Research

Optimal transport meets independence testing

Optimal transport (OT) is widely studied in probability theory and has tons of applications in modern machine learning. Statistically, OT solve the problem that is, find a measurable transform map $T$ such that the distribution distance between two empirical measures $\mu_n,\nu_n$ are minimized. Usually the distance function is chosen as the p-Wasserstein distance. The transformed data $\widehat{T}(\mu_n)$ can be intuitively regarded a multivariate rank. This is super clear for one-dimensional case: the population transform map $T$ is just the CDF of $\mu$ and the transformed data is just the reference data after resorting. For multivariate case, the transformed data $\widehat{T}(\mu_n)$ does not correspond to a clear ordering of original data $\nu_n$ but can still be attractive to be viewed as rank of $\mu_n$. A figure from Nabarun’s breakthrough paper is given below.

Then why is this idea appealing to nonparametric statistics community? Statisticians have searched for several decades to find a distribution-free independence test for multivariate data. There are so many proposed tests that it is too hard to even list all of their names. OT, as argued above, provides a fabulous proposal to solve such a long-standing open problem. The idea is as follows:

  1. Choose two reference measures that are target distribution in OT;
  2. Perform OT for two data matrix that need to be testing to the reference distribution;
  3. Plug them into any consistent test statistic, e.g. distance covariance, HSIC etc.

Done! In step 1, one can choose any reference distribution and typical choices include uniform distribution, Gaussian distribution etc. Another question is when should we reject/accept the hypothesis? In other words, finding the cutoff is important. Previously, people often apply resampling-based or permutation-based to approximate the intractable limiting distribution (Often it is infinite sum of $\chi$-squared!), which requires heavy computation. Another marvelous property for using OT-based test is, only a finite number of permutations are needed to guarantee both finite sample type-I error and power against alternative (asymptotically).

High-dimensional causal inference with presence of unobserved confounding

One of core goals of social and genetic sciences is to investigating how a treatment (e.g. peer effect, gene expression) impacts the outcome of interest (e.g. income, clinical phenotype). Often, there are, inevitably, a lot of unobserved confounding variables which affect the treatment and outcome. Ignoring them will induce spurious relationship and thus introduce bias when inferring the causal effect. Typically the treatment variable presents high-dimensionality in these applications, which pose more challenge. With the help of instrumental variable(IV), a nice two-stage estimation and inference framework is developed to tackle such problem, under which the flexible modeling methods between IV and treatment are allowed. In a mouse obesity dataset, a set of new gene expressions in liver tissue that were not discovered before, are found to influence the weight of mouse. Details are here.

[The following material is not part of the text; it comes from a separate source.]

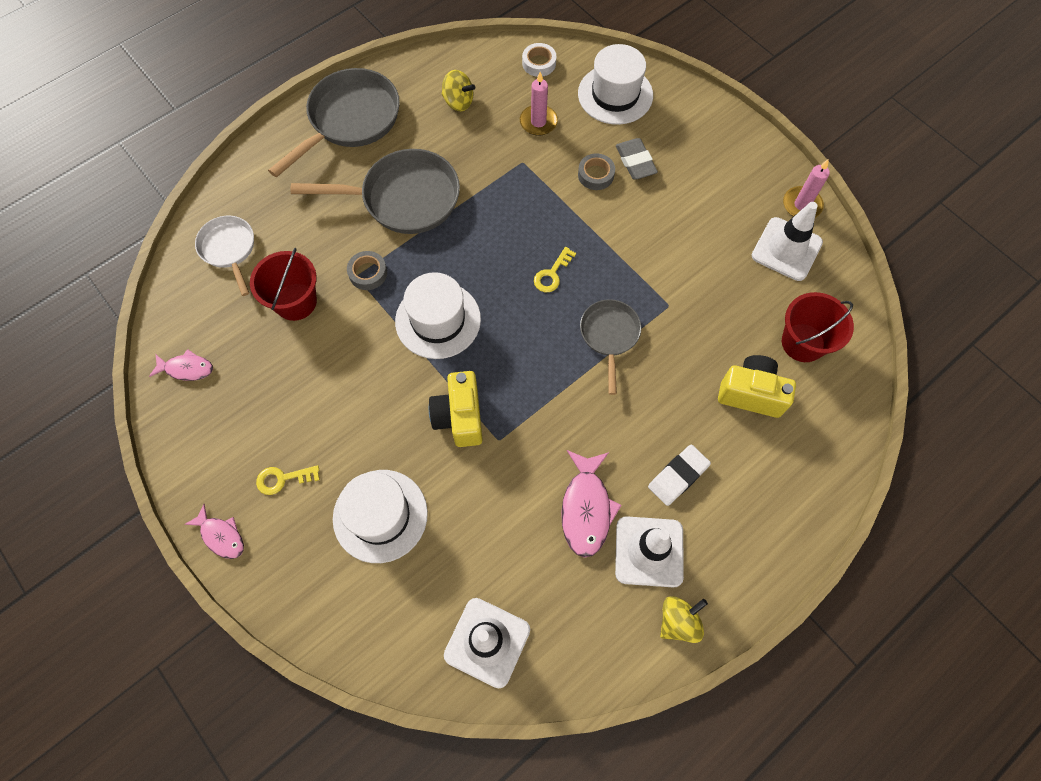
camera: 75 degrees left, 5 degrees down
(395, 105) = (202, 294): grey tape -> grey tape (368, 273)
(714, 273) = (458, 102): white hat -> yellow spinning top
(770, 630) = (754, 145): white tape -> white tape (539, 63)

Boosting the inference for intractable likelihood models using quasi-Monte Carlo method

Quasi-Monte Carlo method (QMC) is an important numerical technique for approximating intractable integral using low-discrepancy sequences (also called quasi-random sequences or sub-random sequences). Compared with Monte Carlo method, an attractive feature QMC method enjoys is the approximation error can be improved to O(1/n) when the integrand is “nice” enough. A wonderful introduction for QMC method can be found in a chapter of a recent book by Art Owen. Such improvement of approximation is crucial and desired when handling the inference for intractable likelihood models, which has been commonly considered in modern machine learning and statistics applications. Typically, minimum distance estimator can be used for parameter estimation via minimizing some distance metric (many candidates inclusing integral probability metric) between the probability measure after the parametrizatioin and the empirical distribution of data. Such inferential procedure always invovles computing some intractable integrals, where QMC can be of great help and specifically, the sample complexity can be proved to decrease theoretically with QMC applied. The figure below illustrates the empirical performance on the generative neural netowrk models using different metrics inclusing maximum mean discrepancy (MMD), sliced Wassertein distance (SW), Sinkhorn divergence (S). Details are here.

(PS: Randomized quasi-Monte Carlo (RQMC) is a randomized version of QMC where the evaluated points selected are now random.) (PPS: See here for a gentle introduction on Sinkhorn diverngece and its relationship with MMD.)